Mild spoilers

Vimes has to deal with a talking sword…

We’re over the hump. More than half way through the series and finally we’re getting some great character work. Every member of the Watch got time in the spotlight this episode and in each case it paid off.

This episode brings the entire cast to a place where they’re challenged by the things which make them broken. It’s a brilliant conceit and allows the different characters to face the very things stopping them from being the people they want to be.

The one I’ve been waiting for and have been most nervous about is Carrot and Angua. It’s not a part of Guards! Guards! but it is a core theme of the Guards series of books. Within the show, Angua’s story has been a long time getting to – for understandable reasons – yet here in a short, snappy, precisely delivered scene we get everything one could want and stepping right into it is Carrot showing us what a good person looks like. He doesn’t try to fix her, he doesn’t try to ignore it or play it down. Carrot stands up as her ally and makes it about her and about who she is. I was genuinely moved by both Marama Corlett and Adam Hugill.

Alongside them we see more of what’s eating at Vimes and a startling revelation about what’s going on inside both Cheery and Sybil. It was well constructed, well executed and the brevity of these scenes didn’t feel rushed or choppy in any way.

We see precious little of Carcer and Wonse this week. They’re on screen to provide motivation for the Watch. However, I didn’t feel like they were missing, well maybe a bit more of the goblins couldn’t have hurt.

Instead I was transfixed by the Watch finally becoming a team. They turn up to see Vetinari (who is described with the very best line by two characters in a moving picture theatre) and they are a single team, ready to do what they think is right and it was wonderful to watch.

I’m finding it hard not to write several hundred words of gushing praise here.

Let’s think about where the show is going. There’s no doubt it’s well written and loves the source material (sorry, will stop gushing now). The question is where do we end up? The Dragon, like it was in the novel, has so far been background even if those of us who know the material can see the dots which join up in a Carrot shaped diagram.

However this is much more of a team endeavour than the novel (which largely saw disparate characters making their own way through the story) and in particular the antagonists, although familiar to readers, are not the same as in the book. We don’t have a secret society trying to install a king, we don’t have a Dragon which decides it’s going to do things its own way. So far we have what is a comical police farce with an ensemble of buddy comedies deftly tied in.

Regardless of what’s gone before we have three episodes left and I finished this one genuinely unsure what happens next. There are some loose ends from episode 5 and in particular I want more of Wonse and why she’s thrown her lot in with Carcer, but I can’t tell you where this is going and that’s pretty exciting. Given her role in the book Wonse feels the least well fleshed out in the series and with Carcer being a big ball of trapped resentment, more of her motivation would be brilliant. The show has dropped the class battles for something more fundamental – the anger of those treated unjustly by the powerful.

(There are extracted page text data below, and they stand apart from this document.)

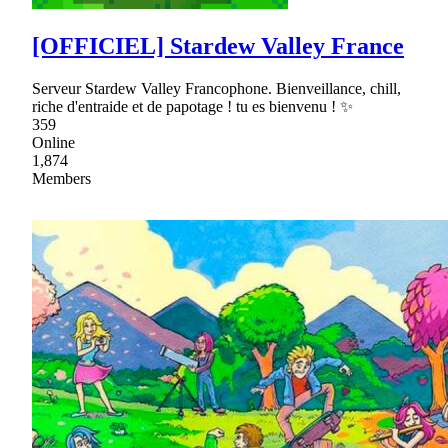
[OFFICIEL] Stardew Valley France
Serveur Stardew Valley Francophone. Bienveillance, chill,
riche d'entraide et de papotage ! tu es bienvenu ! ✨
359
Online
1,874
Members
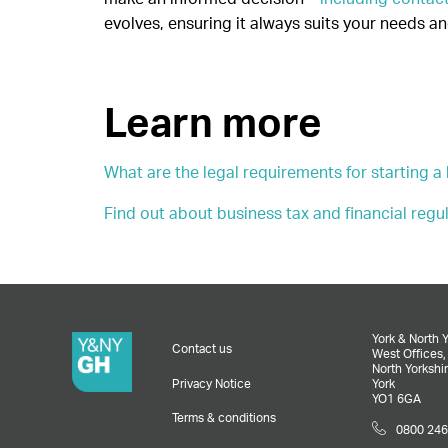
evolves, ensuring it always suits your needs a
Learn more
What are the legal requirements for starting a
Find out about business tax and financial regu
York & North 
Contact us
West Offices
North Yorkshir
Privacy Notice
York
YO1 6GA
Terms & conditions
0800 246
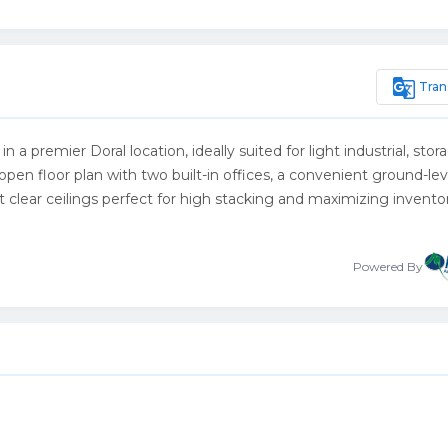
g_translate
Tran
 a premier Doral location, ideally suited for light industrial, stor
open floor plan with two built-in offices, a convenient ground-leve
 clear ceilings perfect for high stacking and maximizing invento
Powered By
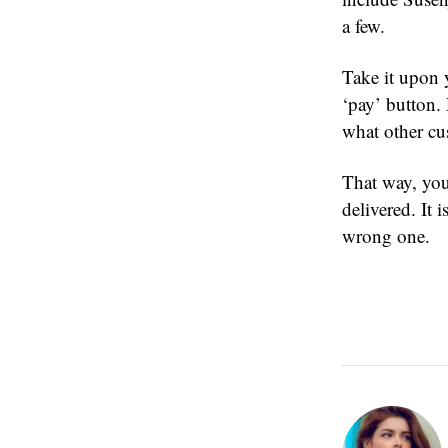
a few.
Take it upon y
‘pay’ button.
what other cu
That way, you
delivered. It 
wrong one.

The lack of a class element means there’s not a whole lot of ground for Wonse to stand on as a character – at least at the moment.

Verdict: It’s worth noting that the show continues to wrap in people and systems doing bad things to one another as part of its DNA. The scars evil and cruelty leave behind drive the characters on both sides without preaching about it and again, this is entirely true to Pratchett. When thinking about the politics on show here – both in the casting and on the screen – it’s worth noting that when Guards! Guards! came out it was criticised for being too political, too serious. Some things never change it would seem.

Rating: 9 round world objects out of 10.